■ **EXERCISE DETAILS**:
The line containing "<!-- border -->" opens the span to copy, and the last line of the records below closes it. Write out that span exactly.

=== Begin Enclosure ===

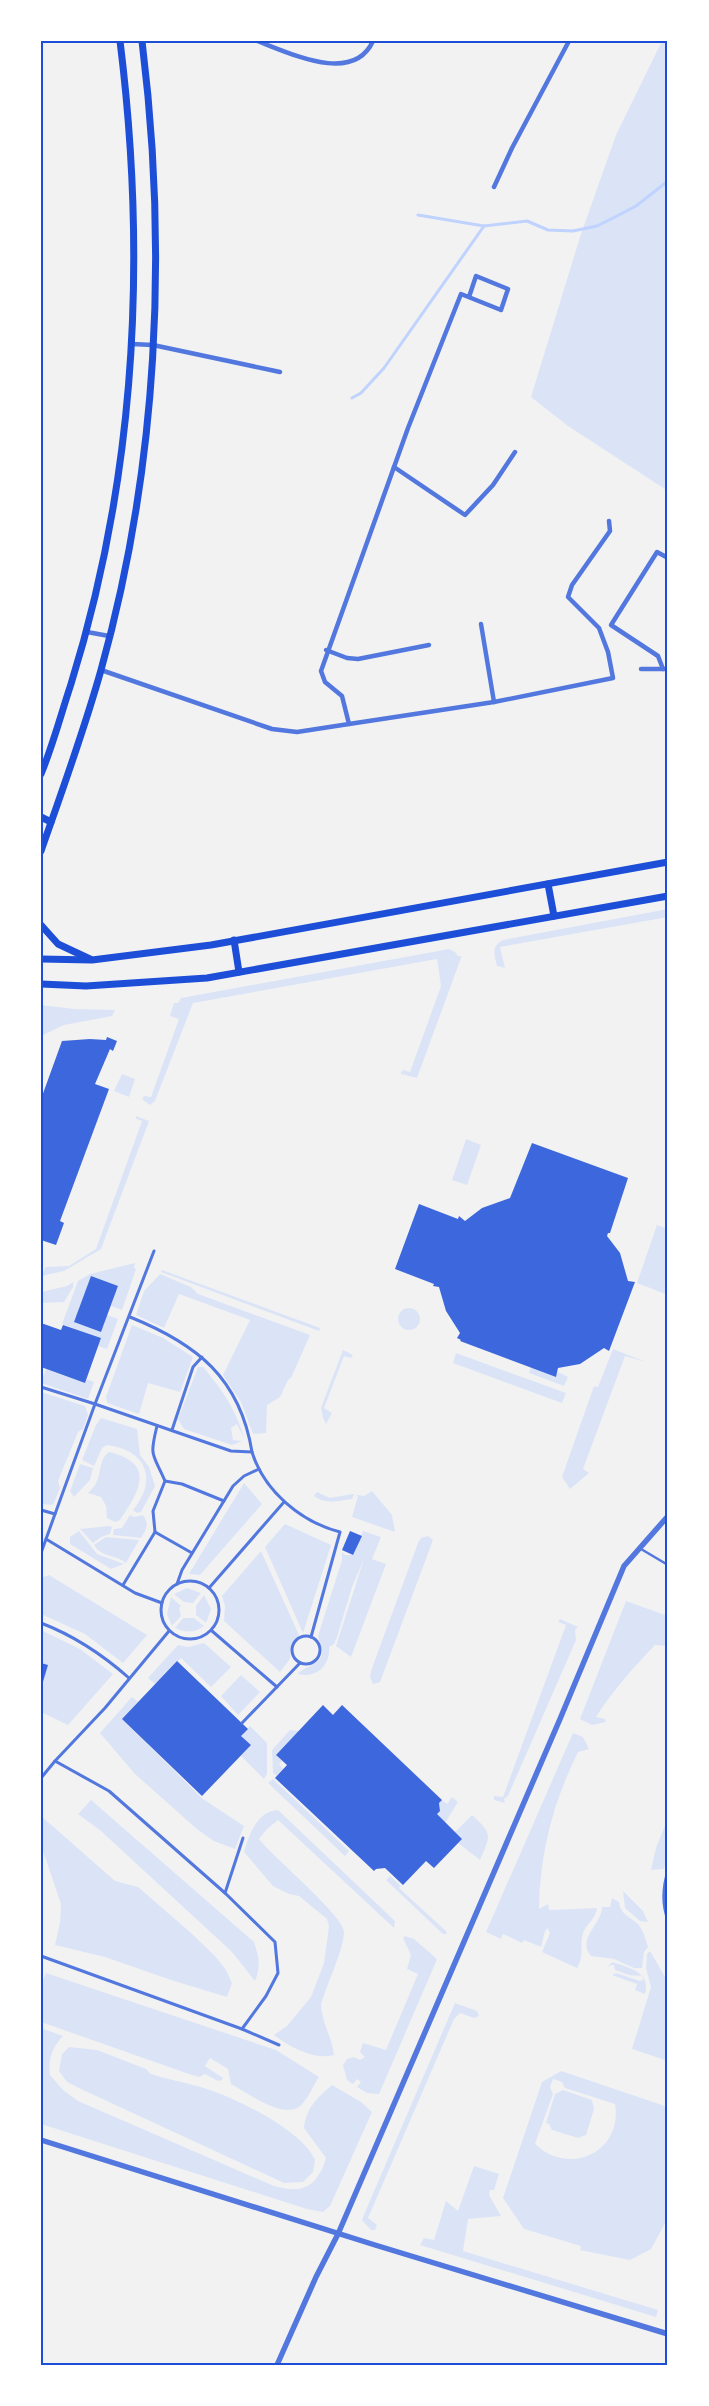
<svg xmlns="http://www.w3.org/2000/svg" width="709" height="2406" viewBox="0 0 709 2406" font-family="Helvetica,sans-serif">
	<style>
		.green { fill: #dbe4f7; fill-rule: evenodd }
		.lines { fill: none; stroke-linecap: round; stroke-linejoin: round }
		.stream { stroke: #bfd3fe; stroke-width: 3 }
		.building { fill: #3d67dc }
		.service { stroke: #5277de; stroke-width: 2.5 }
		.pedestrian { stroke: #5277de; stroke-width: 3 }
		.minor { stroke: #5277de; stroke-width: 4.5 }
		.tertiary { stroke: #5277de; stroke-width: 5.5 }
		.primary { stroke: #1d4ed8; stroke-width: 7 }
		.neatline { fill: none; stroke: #1d4ed8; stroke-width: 2 }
	</style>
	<rect width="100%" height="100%" fill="#f2f2f2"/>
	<!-- green -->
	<g class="green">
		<path d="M662,41H668V491L568,426L531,397L580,237L616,135Z"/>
		<path d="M668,909V917L500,947L505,968L497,966C494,954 491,946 503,940Z"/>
		<path d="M449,949L455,952L458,956H461V958L417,1078L401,1074V1072L403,1070L410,1072L441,986L437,959L193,1003L155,1101L150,1105L142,1099L144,1096L151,1097L179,1019L170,1016L174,1003H178L181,998Z"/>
		<path d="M41,1005L74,1009L115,1010L112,1016L64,1025L41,1036Z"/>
		<path d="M122,1074L135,1079L129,1097L114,1091Z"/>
		<path d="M136,1116L149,1121L101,1249L64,1271L41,1276L46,1267L69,1266L96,1249L142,1121L136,1119Z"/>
		<path d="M466,1139L481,1145L467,1185L452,1180Z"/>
		<path d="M657,1225L668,1229V1295L637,1283Z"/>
		<path d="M135,1263L134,1268L136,1269L122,1310L111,1306L118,1286L75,1322L101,1332L107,1315L118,1319L107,1349L98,1346L101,1338L62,1324L78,1281L90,1274Z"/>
		<path d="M162,1270L320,1328L319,1331L161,1272Z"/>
		<path d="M160,1274L191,1287L198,1294L310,1335L291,1378L288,1380L280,1397L267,1405L266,1433L253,1434L241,1402L223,1375L250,1320L179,1294L164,1328L136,1315L144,1291Z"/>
		<path d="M73,1282V1287L64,1302L41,1303V1292L67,1286Z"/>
		<circle cx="409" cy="1319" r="11"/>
		<path d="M132,1325L163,1338L193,1357L180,1392L148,1383L139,1414L107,1403L106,1397Z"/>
		<path d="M613,1349L646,1362L625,1356L583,1469L589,1473L570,1489L562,1477L594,1386L598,1387Z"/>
		<path d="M343,1350L353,1355L351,1358L344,1356L324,1408L332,1413L326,1424L323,1418L321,1408Z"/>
		<path d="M456,1353L566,1393L562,1403L453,1363Z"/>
		<path d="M198,1367H203C222,1389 236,1410 244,1438L237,1424L231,1428L233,1440L242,1441L232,1445L184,1429L178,1419Z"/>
		<path d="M531,1367L556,1376L558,1372L568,1377L564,1386L529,1373Z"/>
		<path d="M46,1369L85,1383L87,1379L94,1382L88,1399L41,1383Z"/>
		<path d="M41,1392L85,1406L88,1415L83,1429L78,1432L58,1481L60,1488L53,1505L41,1504Z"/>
		<path d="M101,1418L137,1429L140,1455L149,1467L155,1486L141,1512L137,1513L133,1510C158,1480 147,1450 107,1445L102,1448L94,1466L82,1460L96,1425Z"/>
		<path d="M109,1452C156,1463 140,1491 120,1520L115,1522L107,1518L106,1506L101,1497L88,1493C91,1490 95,1486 96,1483C102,1473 98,1460 109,1452Z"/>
		<path d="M80,1464L93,1468L90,1480L74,1497L70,1491Z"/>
		<path d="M244,1483L262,1504L200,1575L189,1574Z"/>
		<path d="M372,1491L392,1515L395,1532L352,1517L358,1496L354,1494L352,1499C337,1501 327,1505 314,1496L317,1492L330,1498L352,1494L364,1496Z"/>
		<path d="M130,1515L134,1517L143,1515C150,1525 146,1529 141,1538L113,1535L114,1529L122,1528Z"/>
		<path d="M285,1524L331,1545L303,1633L265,1547Z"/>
		<path d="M109,1526L112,1527L110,1534L101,1537L93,1543L80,1529Z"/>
		<path d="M79,1531L97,1554L124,1564L111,1569L70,1544V1537Z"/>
		<path d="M363,1531L381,1537L372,1559L386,1564L351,1657L336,1646L364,1559L352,1587L337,1637L334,1644L329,1647C331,1665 316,1679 298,1674C306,1664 324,1666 322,1648C321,1644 319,1641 318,1636L342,1560V1552L345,1555H353Z"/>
		<path d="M428,1536L433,1540L380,1682L373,1684L370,1677L372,1668L418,1543L421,1538Z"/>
		<path d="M106,1537L139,1540L126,1563C115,1554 102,1558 94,1545Z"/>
		<path d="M261,1551L299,1635L291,1644L290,1659L280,1672L224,1621L225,1606L222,1596Z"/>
		<path d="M49,1575L147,1635L123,1663L85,1634L41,1614V1578Z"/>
		<path d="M187,1588L201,1593L193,1603L184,1602L174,1594Z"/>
		<path d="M204,1595L211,1609L206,1623L196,1615V1606Z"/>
		<path d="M171,1597L181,1606L179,1608L181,1616L172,1626L167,1614Z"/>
		<path d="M626,1601L668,1616V1646L655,1645C634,1667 613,1690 596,1717L605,1719L606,1722L592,1725L580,1719Z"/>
		<path d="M183,1618H194L204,1626C195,1633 185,1633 175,1628Z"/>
		<path d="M560,1619L578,1627L575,1630L576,1640L508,1796L504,1799L505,1803L494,1800V1796L503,1797L566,1625L558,1622Z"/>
		<path d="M41,1630L80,1649L113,1674L68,1725L41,1712V1687L47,1665L41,1663Z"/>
		<path d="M204,1643L231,1667L211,1687L181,1658L155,1684L148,1678L178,1645L188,1647Z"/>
		<path d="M241,1675L260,1692L238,1715L221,1696Z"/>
		<path d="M132,1697L138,1702L122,1719L203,1799L244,1826L235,1849L214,1841L198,1830L135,1774L100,1733Z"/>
		<path d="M250,1726L267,1743V1774L264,1779L241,1756L251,1745L241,1736Z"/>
		<path d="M290,1730L299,1731L276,1755L282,1761L279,1764L283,1769L277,1776L273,1773L272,1750Z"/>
		<path d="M573,1733L583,1737L589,1749L578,1752C553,1803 540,1852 539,1909L548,1904L549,1910L597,1908C596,1919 587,1923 583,1933C579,1947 585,1954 577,1968L542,1952L550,1933L548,1928L545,1931L541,1947L524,1940L522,1943L503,1934L501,1939L486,1932Z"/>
		<path d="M273,1779L349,1851L345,1856L268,1783Z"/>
		<path d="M452,1797L458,1802L445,1823L437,1814L440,1811L439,1803L442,1800L447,1804Z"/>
		<path d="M91,1800L254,1942C259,1957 261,1966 255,1981L232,1952L101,1831L78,1814Z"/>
		<path d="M278,1810L395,1921L394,1928L278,1820L267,1829L259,1839C272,1856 345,1917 344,1932C344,1949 326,1986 321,2005C322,2023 332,2037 334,2055C314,2060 291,2048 274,2035L287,2026L311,1997L324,1963L329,1926L327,1919L299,1896L289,1894L273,1886L244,1852C249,1835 257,1811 278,1810Z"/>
		<path d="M472,1815C493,1835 491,1834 480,1860L458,1843L462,1839L455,1832Z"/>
		<path d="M41,1816L115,1881L138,1887L191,1933L215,1956L226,1970L232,1983L227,1997L171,1980L105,1957L55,1945L60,1923L61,1904L41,1845Z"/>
		<path d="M668,1818V1851L664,1869L651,1870L656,1848Z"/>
		<path d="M390,1876L401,1886L399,1888L447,1932L446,1934H443L386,1880Z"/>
		<path d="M623,1891L643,1911L648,1922L640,1921L625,1908Z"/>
		<path d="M612,1898L619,1902C620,1914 630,1917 638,1924C643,1930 646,1940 648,1947L644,1952L642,1968H634L614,1959L591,1956C576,1939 602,1924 602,1907H610Z"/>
		<path d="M405,1936L414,1939L437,1959L435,1964L379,2094L367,2093L357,2087L361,2082L357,2079L353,2084L347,2080L343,2065L347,2059L354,2057L360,2060L365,2057L360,2052L363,2043L386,2050L418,1974L407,1969L411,1955L403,1938Z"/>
		<path d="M650,1951L668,1982V2061L632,2049L651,1987L646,1968L647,1954Z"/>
		<path d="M612,1962C628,1967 652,1973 645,1994L635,1990L637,1984L612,1975L616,1973L640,1981L643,1980V1976L629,1975L615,1970L614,1965H611L606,1969Z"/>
		<path d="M46,1973L276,2050L319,2077C313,2086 309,2097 302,2104C287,2122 247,2093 231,2084L228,2069L210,2058L205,2066L223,2078L222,2080L218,2081L205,2074L199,2077L186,2073L41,2022V1986Z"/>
		<path d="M455,2003L477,2011L479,2016L474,2018L460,2013L454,2019L368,2218L377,2225L375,2230H371L362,2220L366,2210Z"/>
		<path d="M41,2028L63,2036C52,2047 48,2060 50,2075L63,2090L78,2101L274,2186C303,2194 317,2187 326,2158L304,2128C306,2108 317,2098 332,2085L361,2102L372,2112L330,2206L323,2212L307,2209L41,2124Z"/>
		<path d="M69,2047L97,2050L146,2069L151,2074C173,2081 196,2084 218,2093C246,2104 303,2132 315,2160L313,2172L303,2182L284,2183L83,2090L67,2082L59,2071L62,2054Z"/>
		<path d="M561,2071L668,2107V2218L651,2249L630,2260L580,2250L581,2246L524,2229L503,2198L542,2082ZM553,2079L562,2082L565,2088L615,2104C623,2152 569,2177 535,2144L553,2094L550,2087Z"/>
		<path d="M563,2090L592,2100L594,2109L586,2135L578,2138L552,2130L549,2124L546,2123L555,2094Z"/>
		<path d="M474,2166L499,2174L494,2190H490L489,2195L501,2216L468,2219L463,2251L658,2310L656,2317L420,2245L424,2238L434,2240L446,2201L458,2211Z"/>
	</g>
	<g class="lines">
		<!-- stream -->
		<g class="stream">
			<path d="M418,215L484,226L527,221L548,230L573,231L597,226L617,216L636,206L668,181"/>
			<path d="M352,398L361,393L384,368L484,226"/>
		</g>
	</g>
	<!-- building -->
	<g class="building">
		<path d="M107,1037L117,1041L113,1051L110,1049L95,1084L109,1089L60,1221L64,1223L56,1245L41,1240V1099L62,1041L90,1039L106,1040Z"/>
		<path d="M532,1143L628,1178L610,1233H608L607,1236L620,1253L628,1281L635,1282L609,1351L604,1348L580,1364L558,1368L556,1377L460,1341L461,1340L457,1338L460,1333L446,1311L439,1287L433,1286L434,1284L395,1269L419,1204L458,1219L459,1216L465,1221L482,1208L510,1198Z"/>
		<path d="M91,1276L118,1286L101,1332L74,1322Z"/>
		<path d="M41,1323L61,1330L63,1325L101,1338L85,1383L41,1367Z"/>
		<path d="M350,1531L362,1536L353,1555L342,1550Z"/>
		<path d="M177,1661L248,1729L241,1736L251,1745L202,1796L122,1719Z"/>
		<path d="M41,1663L48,1665L42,1685H41Z"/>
		<path d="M323,1705L333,1715L342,1705L442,1800L439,1803L440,1811L437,1814L462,1839L434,1868L426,1861L403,1885L385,1868L376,1869L374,1871L275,1778L287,1765L276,1755Z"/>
	</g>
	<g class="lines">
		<!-- service -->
		<path class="service" d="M641,1549L668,1565"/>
		<!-- pedestrian -->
		<g class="pedestrian">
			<path d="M130,1317C197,1344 240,1378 252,1452L231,1451L95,1404L154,1251"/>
			<path d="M41,1387L95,1404L55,1514L41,1510"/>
			<path d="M172,1430L193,1367L202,1357"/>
			<path d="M252,1452C264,1491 301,1522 340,1532L311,1637"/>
			<path d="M165,1481L182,1484L224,1501"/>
			<path d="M155,1532L192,1553"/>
			<path d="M46,1539L135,1593L162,1603"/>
			<path d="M41,1553L55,1514"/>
			<circle cx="190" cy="1610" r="29"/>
			<path d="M177,1584L182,1570L233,1486L244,1476L259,1469"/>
			<path d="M123,1585L155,1532L153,1511L165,1481C153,1453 149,1458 157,1426"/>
			<path d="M209,1588L284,1502"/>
			<path d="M41,1623C75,1636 103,1655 129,1678"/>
			<path d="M212,1631L277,1687"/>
			<circle cx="306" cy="1650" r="14"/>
			<path d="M242,1723L300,1663"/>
			<path d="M55,1761L105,1708L169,1631"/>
			<path d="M41,1778L55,1761L109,1791L225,1893L275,1942L278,1973L266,1996L242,2029"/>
			<path d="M668,1871C663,1887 662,1904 668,1920"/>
			<path d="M225,1893L243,1838"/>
			<path d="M41,1901V1910"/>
			<path d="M41,1956L242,2029L279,2045"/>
		</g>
		<!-- minor -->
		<g class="minor">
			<path d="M257,41C290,53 353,85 373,41"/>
			<path d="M494,187L512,148L569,41"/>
			<path d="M469,297L476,276L508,289L501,310L461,294L408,428L321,671L325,682L342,696L349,724L494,702L613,678L608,652L599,628L568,597L572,585L610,531L609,521"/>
			<path d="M132,344L153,345L280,372"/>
			<path d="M394,467L465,515L493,485L515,452"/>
			<path d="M481,624L494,702"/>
			<path d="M87,632L109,636"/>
			<path d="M326,650L347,658L358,659L429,645"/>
			<path d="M641,669H668"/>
			<path d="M663,669L658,656L611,625L657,552L668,558"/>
			<path d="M101,670L272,729L297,732L349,724"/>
		</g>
		<!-- tertiary -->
		<g class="tertiary">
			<path d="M41,2140L375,2245L668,2334"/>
			<path d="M277,2365L316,2277L338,2234L560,1719L624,1566L668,1516"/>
		</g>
		<!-- primary -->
		<g class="primary">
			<path d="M41,774C53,745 61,714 71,684C136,475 147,258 120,41"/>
			<path d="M41,817L51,822"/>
			<path d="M41,851C62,791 84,731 101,670C158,466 168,251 142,41"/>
			<path d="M548,884L554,916"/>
			<path d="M41,925L58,944L90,959"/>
			<path d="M234,940L239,972"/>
			<path d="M41,959L92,960L211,945L668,862"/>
			<path d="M41,984L86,986L207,978L668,896"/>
		</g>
	</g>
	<!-- border -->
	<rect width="709" height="2406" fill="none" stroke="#ffffff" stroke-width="85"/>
	<rect x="42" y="42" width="624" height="2322" class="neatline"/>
</svg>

=== End Enclosure ===

■ **SOLUTION FOR THIS EXERCISE**:
	<!-- border -->
	<rect width="709" height="2406" fill="none" stroke="#ffffff" stroke-width="85"/>
	<rect x="42" y="42" width="624" height="2322" class="neatline"/>
</svg>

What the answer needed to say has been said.